Force est de constater, en effet, que depuis sa mise en service en l’an 2000, celui-ci ne semble pas avoir trouvé de modèle de développement pérenne. Son éloignement des grandes agglomérations et, en particulier, de la région parisienne semble jouer en sa défaveur et le rendre moins attractif pour les logisticiens mondiaux (de type Fedex ou DHL) qui continuent à privilégier les plateformes aéroportuaires des métropoles (comme Roissy – Charles de Gaulle), plus proches des bassins d’emplois et de consommation, en dépit des problématiques de nuisances sonores et de congestion. Ces deux derniers points constituent, en revanche, des points forts de la plateforme marnaise.
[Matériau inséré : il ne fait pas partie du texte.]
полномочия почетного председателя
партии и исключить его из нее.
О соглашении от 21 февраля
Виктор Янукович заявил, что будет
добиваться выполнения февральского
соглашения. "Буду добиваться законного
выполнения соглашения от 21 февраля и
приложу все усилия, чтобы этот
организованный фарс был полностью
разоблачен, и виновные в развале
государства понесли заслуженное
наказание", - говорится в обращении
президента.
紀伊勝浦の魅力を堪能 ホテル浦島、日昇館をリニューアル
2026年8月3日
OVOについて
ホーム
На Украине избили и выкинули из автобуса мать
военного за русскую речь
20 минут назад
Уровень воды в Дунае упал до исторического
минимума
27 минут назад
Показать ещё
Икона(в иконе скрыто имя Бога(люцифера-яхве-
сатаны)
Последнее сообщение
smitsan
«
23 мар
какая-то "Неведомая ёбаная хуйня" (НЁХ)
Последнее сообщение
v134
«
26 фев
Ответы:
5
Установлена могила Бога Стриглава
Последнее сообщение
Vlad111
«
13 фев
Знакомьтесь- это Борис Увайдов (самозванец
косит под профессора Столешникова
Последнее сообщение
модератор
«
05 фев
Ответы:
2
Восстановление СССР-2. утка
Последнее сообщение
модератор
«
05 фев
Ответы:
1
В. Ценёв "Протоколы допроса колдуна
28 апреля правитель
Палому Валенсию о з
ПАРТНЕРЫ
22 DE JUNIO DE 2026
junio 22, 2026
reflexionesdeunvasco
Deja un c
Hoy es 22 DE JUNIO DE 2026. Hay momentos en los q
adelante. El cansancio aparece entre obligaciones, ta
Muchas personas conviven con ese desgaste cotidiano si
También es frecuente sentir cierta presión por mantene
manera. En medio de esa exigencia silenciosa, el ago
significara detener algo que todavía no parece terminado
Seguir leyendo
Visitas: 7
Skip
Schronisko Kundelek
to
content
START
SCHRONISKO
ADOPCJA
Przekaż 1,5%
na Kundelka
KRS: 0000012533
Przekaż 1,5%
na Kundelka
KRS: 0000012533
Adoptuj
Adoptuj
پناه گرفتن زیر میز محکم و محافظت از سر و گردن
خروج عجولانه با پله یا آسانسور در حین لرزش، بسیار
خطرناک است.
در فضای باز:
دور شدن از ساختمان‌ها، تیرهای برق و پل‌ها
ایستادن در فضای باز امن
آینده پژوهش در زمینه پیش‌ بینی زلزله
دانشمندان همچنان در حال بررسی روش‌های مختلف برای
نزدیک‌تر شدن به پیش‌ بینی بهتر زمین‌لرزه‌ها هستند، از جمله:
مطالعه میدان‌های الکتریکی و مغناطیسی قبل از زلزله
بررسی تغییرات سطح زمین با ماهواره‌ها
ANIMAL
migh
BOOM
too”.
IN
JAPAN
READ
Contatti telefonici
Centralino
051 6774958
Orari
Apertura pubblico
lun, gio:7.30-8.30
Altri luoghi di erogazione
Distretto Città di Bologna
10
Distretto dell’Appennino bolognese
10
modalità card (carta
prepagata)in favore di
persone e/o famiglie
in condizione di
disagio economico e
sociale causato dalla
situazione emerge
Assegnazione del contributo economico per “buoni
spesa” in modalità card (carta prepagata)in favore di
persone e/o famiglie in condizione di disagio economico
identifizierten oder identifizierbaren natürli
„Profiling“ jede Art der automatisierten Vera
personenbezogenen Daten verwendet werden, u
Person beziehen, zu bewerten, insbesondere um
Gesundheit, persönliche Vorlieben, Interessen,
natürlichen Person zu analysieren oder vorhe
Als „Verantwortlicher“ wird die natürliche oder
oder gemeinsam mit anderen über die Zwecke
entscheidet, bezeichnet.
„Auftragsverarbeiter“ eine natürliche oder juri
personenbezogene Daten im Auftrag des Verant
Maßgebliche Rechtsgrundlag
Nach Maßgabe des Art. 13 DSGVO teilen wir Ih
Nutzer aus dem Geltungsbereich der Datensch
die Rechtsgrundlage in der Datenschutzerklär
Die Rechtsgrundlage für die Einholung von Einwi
De fait, ses trafics varient fortement d’une année sur l’autre, étant donné qu’ils reposent essentiellement sur des vols non réguliers (« charters ») répondant à des besoins spécifiques. Les capacités disponibles de l’aéroport de Vatry ont notamment pu être mis à profit pendant la pandémie du covid-19 pour l’acheminement de masques et de matériel sanitaire ainsi que l’entreposage des avions de ligne n’ayant plus de passagers à transporter.

15e place au classement des aéroports nationaux de fret

Ainsi, la plateforme a connu un pic de trafic en 2021 avec près de 30 000 tonnes de fret avionné cette année-là, du jamais vu depuis 2008. En 2023, selon les statistiques publiées par l’Union des aéroports français, Vatry se plaçait à la 15e place des aéroports nationaux pour le fret, avec 336 vols et 9 005 tonnes transportées. Cela représente un volume de marchandises trois fois supérieur à celui enregistré en 2019. Mais c’est aussi trois fois moins qu’en 2021 et 50 % de moins qu’en 2022, années où le fret à Vatry avait cumulé respectivement 822 et 557 vols.

Vatry est, parmi les principaux aéroports français, celui dont l’activité fret est la plus fluctuante. Les chiffres sont plus stables en ce qui concerne les passagers. L’aéroport de la Marne a ainsi vu passer 67 195 passagers en 2023, soit 8 % de plus qu’en 2022 mais 17 % de moins qu’en 2019.